The wedding preparations are why we have all been so quiet. Once the big day is over, Clara, our newest alter, would like to write you a blog so you know what she’s like. We all love her. She age-slides from eight to eleven, but mostly stays at eight. We baby her a lot, to be honest, and she actually loves it. I think she never really got to be a child from being about eight, and grew up too fast. We have all agreed she can be a child now. 

As for the wedding? I couldn’t sleep the other night because I was so excited. The others were just as bad. I will write a proper update once everything is finished, but for now… Just know that I’m happy, so are the rest of my amazing team, and we are going to marry the guy of our dreams soon. Twelve days.

After the hospital today.

Guess who’s pelvic floor muscles are perfect?! (The physio literally said that!)

Guess who doesn’t have pelvic floor issues?

Sadly, guess who’s back on the diagnostic ladder?

Yes, it’s your favourite system. To be fair, the hospital apologised for the fairly long wait (next appointment is the 1st of August) and our physio was lovely. The internal exam we had also didn’t hurt at all!

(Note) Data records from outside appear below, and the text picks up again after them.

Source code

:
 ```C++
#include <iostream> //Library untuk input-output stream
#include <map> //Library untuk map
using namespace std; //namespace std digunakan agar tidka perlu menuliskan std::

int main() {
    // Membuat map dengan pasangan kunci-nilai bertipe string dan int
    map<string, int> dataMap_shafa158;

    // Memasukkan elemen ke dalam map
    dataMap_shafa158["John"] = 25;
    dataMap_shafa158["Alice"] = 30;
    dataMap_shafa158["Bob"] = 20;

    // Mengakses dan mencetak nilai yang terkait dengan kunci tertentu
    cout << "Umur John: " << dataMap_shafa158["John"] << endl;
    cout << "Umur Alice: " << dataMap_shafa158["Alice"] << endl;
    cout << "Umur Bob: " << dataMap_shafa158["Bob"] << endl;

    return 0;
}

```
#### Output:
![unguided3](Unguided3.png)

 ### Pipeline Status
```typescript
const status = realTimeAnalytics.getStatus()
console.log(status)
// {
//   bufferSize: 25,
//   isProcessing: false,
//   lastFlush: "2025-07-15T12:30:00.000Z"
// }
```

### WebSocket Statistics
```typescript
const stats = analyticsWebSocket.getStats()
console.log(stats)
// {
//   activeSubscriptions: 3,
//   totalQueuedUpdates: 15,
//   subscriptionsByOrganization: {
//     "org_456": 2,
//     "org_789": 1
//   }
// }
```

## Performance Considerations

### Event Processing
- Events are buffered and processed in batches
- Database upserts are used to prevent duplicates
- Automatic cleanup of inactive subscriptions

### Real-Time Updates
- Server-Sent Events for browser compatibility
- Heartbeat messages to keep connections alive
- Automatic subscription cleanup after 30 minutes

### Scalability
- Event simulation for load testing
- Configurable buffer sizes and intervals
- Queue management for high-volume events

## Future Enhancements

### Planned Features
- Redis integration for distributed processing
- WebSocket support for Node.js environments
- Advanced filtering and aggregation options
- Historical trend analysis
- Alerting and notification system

The physio said we should be very proud of such a huge accomplishment. She’s not wrong.

As always, the Dutchman was there to hold our hand and let us know where we were. 2017, safe with him, living in the Netherlands. 27 managed to surface and do the whole exam with the rest of us, which was good as she managed to stay present through the whole thing. We also managed to have a laugh with the physio and stay calm.
Sadly, after all that anxiety, 27 and our body has absolutely crashed. It’s your friendly neighborhood nineteen writing this for you guys to read. Please let me know if you spot 27 acting really depressed or suicidal, she’s been very ill with that recently and I have to make sure it’s not just sixteen who’s alone in protecting her. 

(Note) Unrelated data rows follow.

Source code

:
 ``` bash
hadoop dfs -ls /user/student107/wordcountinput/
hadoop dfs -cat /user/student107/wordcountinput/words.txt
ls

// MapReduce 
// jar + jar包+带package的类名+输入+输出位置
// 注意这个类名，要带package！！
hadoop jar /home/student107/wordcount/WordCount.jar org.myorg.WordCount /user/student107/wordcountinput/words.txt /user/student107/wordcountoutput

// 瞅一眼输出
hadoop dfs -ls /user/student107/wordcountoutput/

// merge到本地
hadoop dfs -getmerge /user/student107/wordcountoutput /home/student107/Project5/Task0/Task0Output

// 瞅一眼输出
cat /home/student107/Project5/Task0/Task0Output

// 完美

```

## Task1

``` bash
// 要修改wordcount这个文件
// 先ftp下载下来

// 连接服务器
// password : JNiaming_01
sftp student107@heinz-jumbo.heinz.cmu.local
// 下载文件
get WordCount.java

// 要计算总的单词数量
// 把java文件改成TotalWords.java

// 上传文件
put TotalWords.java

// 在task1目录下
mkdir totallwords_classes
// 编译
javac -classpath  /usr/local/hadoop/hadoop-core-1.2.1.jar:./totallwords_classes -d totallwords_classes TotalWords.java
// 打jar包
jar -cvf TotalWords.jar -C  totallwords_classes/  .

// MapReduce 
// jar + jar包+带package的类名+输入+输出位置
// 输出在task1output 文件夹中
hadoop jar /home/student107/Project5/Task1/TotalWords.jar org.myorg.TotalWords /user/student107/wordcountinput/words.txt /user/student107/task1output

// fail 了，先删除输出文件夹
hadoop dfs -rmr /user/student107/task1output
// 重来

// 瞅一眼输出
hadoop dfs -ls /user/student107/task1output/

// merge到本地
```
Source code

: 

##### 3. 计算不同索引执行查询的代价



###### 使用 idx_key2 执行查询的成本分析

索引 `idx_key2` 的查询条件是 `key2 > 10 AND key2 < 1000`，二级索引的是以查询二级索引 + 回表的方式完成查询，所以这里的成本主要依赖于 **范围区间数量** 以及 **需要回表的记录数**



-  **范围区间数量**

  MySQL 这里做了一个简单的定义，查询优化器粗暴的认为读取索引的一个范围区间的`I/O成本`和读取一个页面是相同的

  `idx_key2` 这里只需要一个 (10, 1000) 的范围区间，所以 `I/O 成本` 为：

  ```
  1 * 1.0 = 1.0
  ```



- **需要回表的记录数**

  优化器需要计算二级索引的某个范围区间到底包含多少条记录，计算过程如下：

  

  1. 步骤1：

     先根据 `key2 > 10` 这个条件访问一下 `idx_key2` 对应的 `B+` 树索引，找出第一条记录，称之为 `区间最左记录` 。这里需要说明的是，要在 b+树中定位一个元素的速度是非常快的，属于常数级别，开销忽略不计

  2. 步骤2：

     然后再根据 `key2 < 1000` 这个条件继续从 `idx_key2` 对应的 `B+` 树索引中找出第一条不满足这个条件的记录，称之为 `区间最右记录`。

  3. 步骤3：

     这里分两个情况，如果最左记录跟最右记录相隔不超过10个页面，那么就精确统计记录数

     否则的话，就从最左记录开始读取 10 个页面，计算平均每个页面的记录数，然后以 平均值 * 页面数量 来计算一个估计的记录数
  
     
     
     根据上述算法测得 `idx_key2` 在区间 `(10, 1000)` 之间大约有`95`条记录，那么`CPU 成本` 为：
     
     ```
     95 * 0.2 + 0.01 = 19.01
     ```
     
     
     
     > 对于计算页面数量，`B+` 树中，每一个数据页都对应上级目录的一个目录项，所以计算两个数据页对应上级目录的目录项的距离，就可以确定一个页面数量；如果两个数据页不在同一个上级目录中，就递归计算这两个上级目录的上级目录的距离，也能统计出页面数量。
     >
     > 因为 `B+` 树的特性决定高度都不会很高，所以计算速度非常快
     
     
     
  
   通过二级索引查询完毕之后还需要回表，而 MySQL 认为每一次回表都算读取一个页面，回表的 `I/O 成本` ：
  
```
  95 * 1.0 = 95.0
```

As for me? I hate seeing 27 so fragile. She fights for us all every day and doesn’t really get much in return. Her anxiety is literally through the roof a lot of the time, and I just want to see her safe. It’s funny, usually she does this for us all, but this time round, it’s me, helping her. She deserves the rest.

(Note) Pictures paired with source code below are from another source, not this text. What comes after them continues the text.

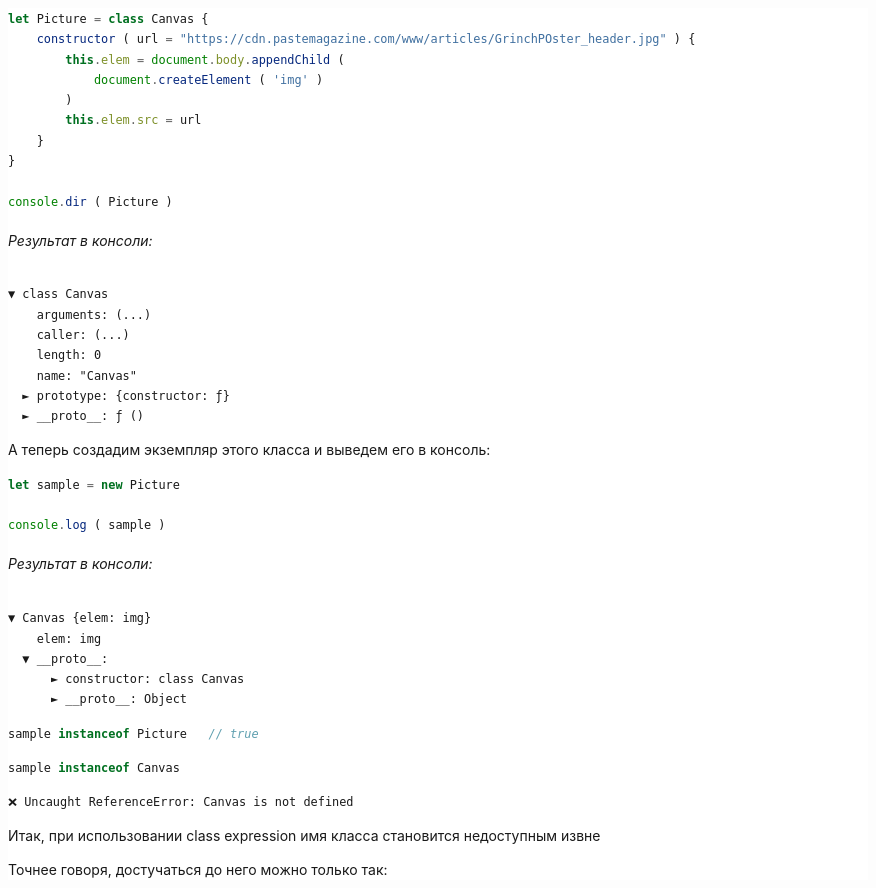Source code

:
 ```javascript
let Picture = class Canvas {
    constructor ( url = "https://cdn.pastemagazine.com/www/articles/GrinchPOster_header.jpg" ) {
        this.elem = document.body.appendChild (
            document.createElement ( 'img' )
        )
        this.elem.src = url
    }
}

console.dir ( Picture )
```

###### Результат в консоли:

```console
▼ class Canvas
    arguments: (...)
    caller: (...)
    length: 0
    name: "Canvas"
  ► prototype: {constructor: ƒ}
  ► __proto__: ƒ ()
```

А теперь создадим экземпляр этого класса и выведем его в консоль:

```javascript
let sample = new Picture

console.log ( sample )
```

###### Результат в консоли:

```console
▼ Canvas {elem: img}
    elem: img
  ▼ __proto__:
      ► constructor: class Canvas
      ► __proto__: Object
```

```javascript
sample instanceof Picture   // true
```

```javascript
sample instanceof Canvas
```

```error
❌ Uncaught ReferenceError: Canvas is not defined
```

Итак, при использовании class expression имя класса становится недоступным извне

Точнее говоря, достучаться до него можно только так:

So, now that long wait. If anyone has tips for easing our pain (besides heat packs as some days we live with one of those attached to us), please drop us a line in the comments.
Love and spoons, nineteen. 

The right thing.

The universe keeps dropping hints in my lap.

After saying what had happened, there has been an outpouring of love. I could so easily have been judged for what happened. I felt tortured by guilt at the start of it all. I called myself all the names the voices once called me…

Until I realised something.

R has been instrumental in helping me make my choice. She let me know that I wasn’t a bad person, that this was not my fault. You can’t choose who and when you fall in love. She told me that sometimes, love crashes into your life and you can’t stop it.

Sometimes, she said, your love morphs into friendship and you don’t see it happening. She said the distance could affect how I felt only a little, and that maybe taking a risk would be a good thing to do if it felt right.

What she said about friendship rang a bell. I’d always been a good friend to J, but it felt different with the Dutchman. There was that spark I’d been craving, the feeling of vlinders and stardust. I didn’t know why it was there. I wanted to deny it. I wanted to stop it from happening. I didn’t want to be “that girl”, the one who ran away to someone else on a whim…

Only, it just didn’t feel like a whim. It felt like something much more solid than a whim. Especially when the whim in question talked non-stop to me and sent pictures of lights and dogs, and looked forward to seeing me again…

A whole year of waiting had pulled my heartstrings to breaking. The time really had come to accept that what was in front of me was the right thing.

There was a crackle of static and I knew, with a pair of lips inches from mine, that I had fallen hard and fast and there was no denying this any longer.

Best about this?

The younger ones have actually talked to him. They love him too.